During the press trip, I saw “The House of Dancing Water” water show at the City of Dreams entertainment complex, courtesy of famous director Franco Dragone (known for creating the “Mystere” and “O” Cirque de Soleil shows in Las Vegas, among other things). I received a tour of Macau City, Taipa Village and Coloane. I walked along the top of the Macau Tower, and played drums on it (yes, drums, up in the sky).
I was introduced to a variety of UNESCO World Heritage Sites, including St. Domingos Church, Santa Casa de Misericordia, the Ruins of St. Paul’s (perhaps the most impressive, a façade featuring biblical figures, mythological figures, Chinese lions and more), Camoes Garden (a lovely garden/park that includes a stone path that gives you a good foot massage) and Mount Fortress (scaling an ancient fortress with old cannons can only be awesome; it’s a fact).
I also dined at XIN Restaurant (my first taste of the Asian hot pot concept) and Albergue 1601 (a great Mediterranean restaurant situated in a quaint little spot underneath winding camphor trees).
I even had “Shrekfast” at Sheraton Macao Hotel with DreamWorks characters.
On top of that, I was part of a competition in which teams bought food from a provided list at Macau City’s Red Market and then were judged as we cooked dinner with the help of a professional chef at Portuguese restaurant Pousada de Coloane.
So, it’s not like any of this was something I had experienced before. There were certainly a lot of unique and unfamiliar sights and attractions during my trip to Macau.
But it’s one thing to experience Macau; it’s quite another to do so with a lending hand from hotel staff members and an assortment of folks who are just as excited about the destination as you are. It felt oddly, dare I say, comfortable.
We enjoyed “The House of Dancing Water” theatrics together. We shared our thoughts of—and reactions to—the local streets, culture and UNESCO World Heritage Sites.

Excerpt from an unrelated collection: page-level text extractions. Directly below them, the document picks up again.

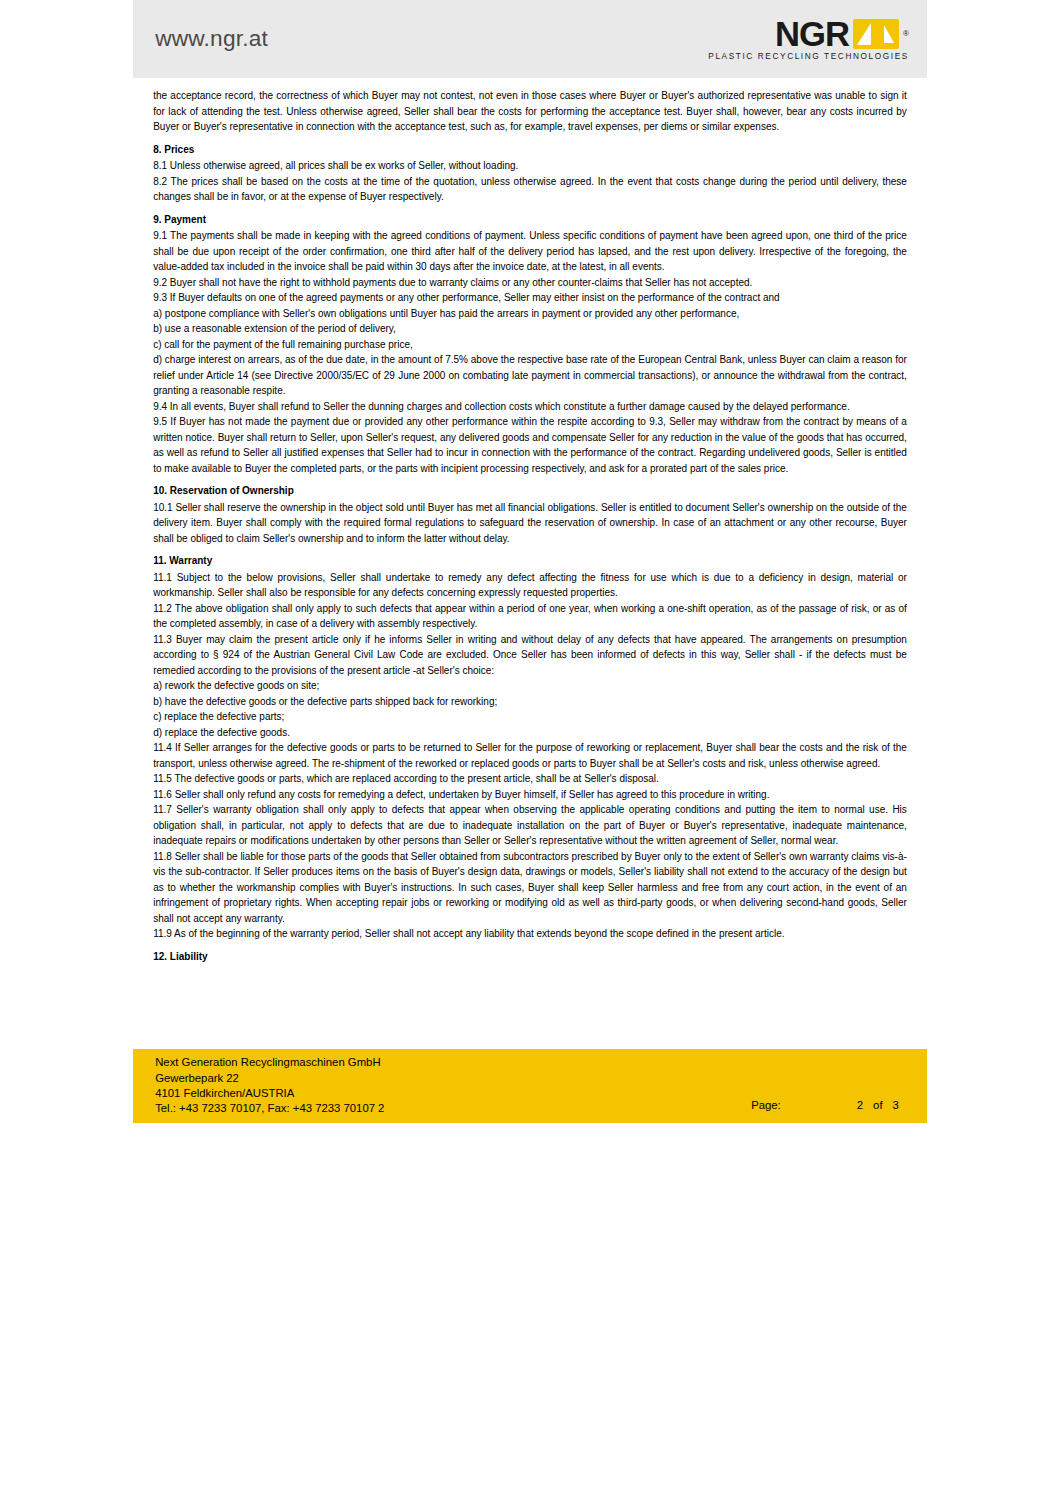www.ngr.at
NGR ®
Plastic Recycling Technologies
the acceptance record, the correctness of which Buyer may not contest, not even in those cases where Buyer or Buyer's authorized representative was unable to sign it for lack of attending the test. Unless otherwise agreed, Seller shall bear the costs for performing the acceptance test. Buyer shall, however, bear any costs incurred by Buyer or Buyer's representative in connection with the acceptance test, such as, for example, travel expenses, per diems or similar expenses.
8. Prices
8.1 Unless otherwise agreed, all prices shall be ex works of Seller, without loading.
8.2 The prices shall be based on the costs at the time of the quotation, unless otherwise agreed. In the event that costs change during the period until delivery, these changes shall be in favor, or at the expense of Buyer respectively.
9. Payment
9.1 The payments shall be made in keeping with the agreed conditions of payment. Unless specific conditions of payment have been agreed upon, one third of the price shall be due upon receipt of the order confirmation, one third after half of the delivery period has lapsed, and the rest upon delivery. Irrespective of the foregoing, the value-added tax included in the invoice shall be paid within 30 days after the invoice date, at the latest, in all events.
9.2 Buyer shall not have the right to withhold payments due to warranty claims or any other counter-claims that Seller has not accepted.
9.3 If Buyer defaults on one of the agreed payments or any other performance, Seller may either insist on the performance of the contract and
a) postpone compliance with Seller's own obligations until Buyer has paid the arrears in payment or provided any other performance,
b) use a reasonable extension of the period of delivery,
c) call for the payment of the full remaining purchase price,
d) charge interest on arrears, as of the due date, in the amount of 7.5% above the respective base rate of the European Central Bank, unless Buyer can claim a reason for relief under Article 14 (see Directive 2000/35/EC of 29 June 2000 on combating late payment in commercial transactions), or announce the withdrawal from the contract, granting a reasonable respite.
9.4 In all events, Buyer shall refund to Seller the dunning charges and collection costs which constitute a further damage caused by the delayed performance.
9.5 If Buyer has not made the payment due or provided any other performance within the respite according to 9.3, Seller may withdraw from the contract by means of a written notice. Buyer shall return to Seller, upon Seller's request, any delivered goods and compensate Seller for any reduction in the value of the goods that has occurred, as well as refund to Seller all justified expenses that Seller had to incur in connection with the performance of the contract. Regarding undelivered goods, Seller is entitled to make available to Buyer the completed parts, or the parts with incipient processing respectively, and ask for a prorated part of the sales price.
10. Reservation of Ownership
10.1 Seller shall reserve the ownership in the object sold until Buyer has met all financial obligations. Seller is entitled to document Seller's ownership on the outside of the delivery item. Buyer shall comply with the required formal regulations to safeguard the reservation of ownership. In case of an attachment or any other recourse, Buyer shall be obliged to claim Seller's ownership and to inform the latter without delay.
11. Warranty
11.1 Subject to the below provisions, Seller shall undertake to remedy any defect affecting the fitness for use which is due to a deficiency in design, material or workmanship. Seller shall also be responsible for any defects concerning expressly requested properties.
11.2 The above obligation shall only apply to such defects that appear within a period of one year, when working a one-shift operation, as of the passage of risk, or as of the completed assembly, in case of a delivery with assembly respectively.
11.3 Buyer may claim the present article only if he informs Seller in writing and without delay of any defects that have appeared. The arrangements on presumption according to § 924 of the Austrian General Civil Law Code are excluded. Once Seller has been informed of defects in this way, Seller shall - if the defects must be remedied according to the provisions of the present article -at Seller's choice:
a) rework the defective goods on site;
b) have the defective goods or the defective parts shipped back for reworking;
c) replace the defective parts;
d) replace the defective goods.
11.4 If Seller arranges for the defective goods or parts to be returned to Seller for the purpose of reworking or replacement, Buyer shall bear the costs and the risk of the transport, unless otherwise agreed. The re-shipment of the reworked or replaced goods or parts to Buyer shall be at Seller's costs and risk, unless otherwise agreed.
11.5 The defective goods or parts, which are replaced according to the present article, shall be at Seller's disposal.
11.6 Seller shall only refund any costs for remedying a defect, undertaken by Buyer himself, if Seller has agreed to this procedure in writing.
11.7 Seller's warranty obligation shall only apply to defects that appear when observing the applicable operating conditions and putting the item to normal use. His obligation shall, in particular, not apply to defects that are due to inadequate installation on the part of Buyer or Buyer's representative, inadequate maintenance, inadequate repairs or modifications undertaken by other persons than Seller or Seller's representative without the written agreement of Seller, normal wear.
11.8 Seller shall be liable for those parts of the goods that Seller obtained from subcontractors prescribed by Buyer only to the extent of Seller's own warranty claims vis-à-vis the sub-contractor. If Seller produces items on the basis of Buyer's design data, drawings or models, Seller's liability shall not extend to the accuracy of the design but as to whether the workmanship complies with Buyer's instructions. In such cases, Buyer shall keep Seller harmless and free from any court action, in the event of an infringement of proprietary rights. When accepting repair jobs or reworking or modifying old as well as third-party goods, or when delivering second-hand goods, Seller shall not accept any warranty.
11.9 As of the beginning of the warranty period, Seller shall not accept any liability that extends beyond the scope defined in the present article.
12. Liability
Next Generation Recyclingmaschinen GmbH
Gewerbepark 22
4101 Feldkirchen/AUSTRIA
Tel.: +43 7233 70107, Fax: +43 7233 70107 2
Page: 2of3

We ate distinct styles of cooking together. We cooked together. We took pictures with Shrek together. And, yes, some of the media members may have partied a bit together, too.
As a millennial, I will admit that I fit a lot of stereotypes being thrown around out there. I seek authenticity. I love adventure. I want my trips to not only inspire interesting stories, but also be meaningful to me personally.
And this is all fine and dandy.
But I also realized during this trip that you can be too gung ho about authentic travel. In some previous trips to foreign countries, I was more interested in either experiencing it with just locals (including some who didn’t know English) or diving into it solo (traveling alone can be jarring, but also personally rewarding) than experiencing it with fellow Americans. I didn’t see as much value in experiencing it with other Americans because I was more interested in how people from the actual destination thought and felt.
Indeed, these can be ways to capture the feel of a place authentically. But I realized in Macau that these aren’t the only ways.
You can still truly capture authentic destinations and interact with locals meaningfully with people that share your own culture. In fact, during this trip, it actually made it more rewarding in that I felt more comfortable in a foreign land from the start and that made it easier to dive into the destination and open up.
This column was supposed to be about the differences between Macau and the United States, or the similarities between the Cotai Strip and the Las Vegas Strip; at least, that was what I originally planned.
Instead, it became about how the PR team at Sheraton Macao, my media group and some of the locals in Macau made me feel at home.